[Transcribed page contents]
┄┄┄┄┄┄┄┄┄┄

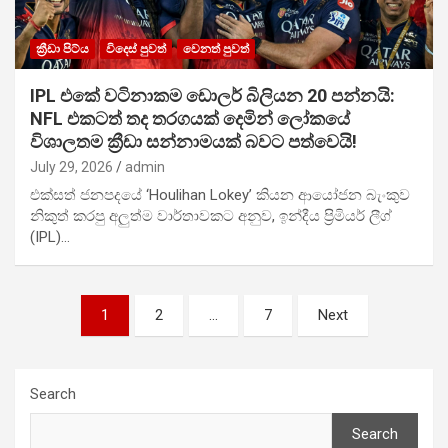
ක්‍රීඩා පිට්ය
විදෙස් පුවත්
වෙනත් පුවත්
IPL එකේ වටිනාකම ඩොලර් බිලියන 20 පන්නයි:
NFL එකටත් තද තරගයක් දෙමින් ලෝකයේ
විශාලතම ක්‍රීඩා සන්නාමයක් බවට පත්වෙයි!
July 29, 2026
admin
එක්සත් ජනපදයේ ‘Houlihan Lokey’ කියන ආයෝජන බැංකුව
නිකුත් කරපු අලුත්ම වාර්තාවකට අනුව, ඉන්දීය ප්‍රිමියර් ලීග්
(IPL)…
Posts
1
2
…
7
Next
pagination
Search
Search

┄┄┄┄┄┄┄┄┄┄

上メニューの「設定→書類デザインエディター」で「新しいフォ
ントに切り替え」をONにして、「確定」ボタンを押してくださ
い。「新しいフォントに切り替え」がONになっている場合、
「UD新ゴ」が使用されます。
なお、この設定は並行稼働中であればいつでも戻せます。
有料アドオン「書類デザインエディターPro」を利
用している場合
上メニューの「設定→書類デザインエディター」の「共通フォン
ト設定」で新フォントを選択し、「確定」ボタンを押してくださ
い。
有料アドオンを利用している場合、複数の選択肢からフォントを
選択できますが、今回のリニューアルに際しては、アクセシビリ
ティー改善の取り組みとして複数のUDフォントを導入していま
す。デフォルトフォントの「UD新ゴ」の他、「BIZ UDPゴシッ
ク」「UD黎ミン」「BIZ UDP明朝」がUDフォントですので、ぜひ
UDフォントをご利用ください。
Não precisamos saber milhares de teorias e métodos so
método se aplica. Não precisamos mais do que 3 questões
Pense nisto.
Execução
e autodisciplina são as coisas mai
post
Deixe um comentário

┄┄┄┄┄┄┄┄┄┄

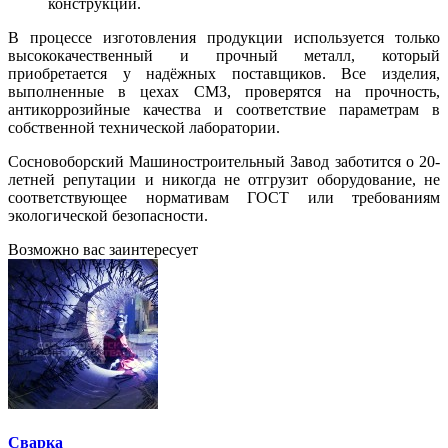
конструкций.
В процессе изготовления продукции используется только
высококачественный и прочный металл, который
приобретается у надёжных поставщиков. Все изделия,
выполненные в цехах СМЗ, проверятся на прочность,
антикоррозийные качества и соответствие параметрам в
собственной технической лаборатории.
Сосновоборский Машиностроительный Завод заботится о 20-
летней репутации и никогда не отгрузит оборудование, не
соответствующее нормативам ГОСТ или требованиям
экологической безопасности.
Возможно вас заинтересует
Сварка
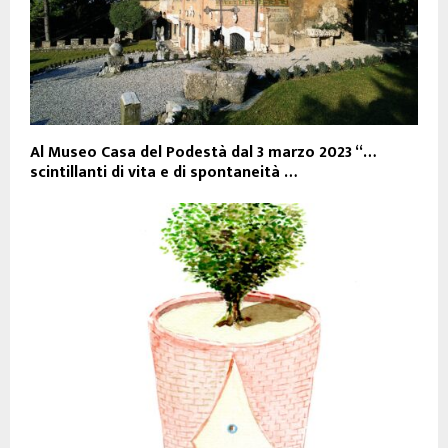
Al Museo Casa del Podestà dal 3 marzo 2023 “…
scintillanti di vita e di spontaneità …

┄┄┄┄┄┄┄┄┄┄

**Problem description:** Tell how many lines above hold "precisamos", nothing more.

**Written response:** 2